→ **Work order**:
In the passage on xylanase thermostability, which site showed the highest thermal fluctuations in the molecular dynamics simulations?

→ **Selected passage**:
The applications of enzymes industrial processes are often hampered by their instability at high temperature. The selection and optimization of unstable residues are critical in improving the thermostability of enzymes by protein engineering. In this study, computational modeling was used to optimize unstable regions of Bacillus subtilis xylanase (Bcx) instead of random mutagenesis. The thermal fluctuations of unstable region known as important to the thermal
unfolding of Bcx were investigated by the Molecular dynamics simulations at 300K and 330K to identify unstable residues. The N52 site showed the highest thermal fluctuations. Subsequently, computational design was conducted to predict the optimal sequences of unstable residues. Five optimal single mutants were predicted by the computational design, the N52Y mutation showed the thermostabilization effect. The N52 residue is conserved in Bacillus species xylanases and the structure analysis revealed that the N52Y mutation introduced more hydrophobic clusters for the thermostability, and a more favorable aromatic stacking environment for substrate binding. The quadruple mutant (F48Y/T50V/N52Y/T147L) was constructed by the introduction of the N52Y mutation into the thermostable triple (F48Y/T50V/T147L) designed in our previous study. The
quadruple mutant improved thermal properties with the synergistic effects due to the N52Y mutation. In this study, we confirm that flexible residues at high temperature can be promising targets to improve the thermostability of enzymes.

→ **The data**:

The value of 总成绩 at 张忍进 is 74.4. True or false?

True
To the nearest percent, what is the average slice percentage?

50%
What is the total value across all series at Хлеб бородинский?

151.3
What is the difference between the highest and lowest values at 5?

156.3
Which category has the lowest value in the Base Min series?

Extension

→ **Expected answer**:
The N52 site.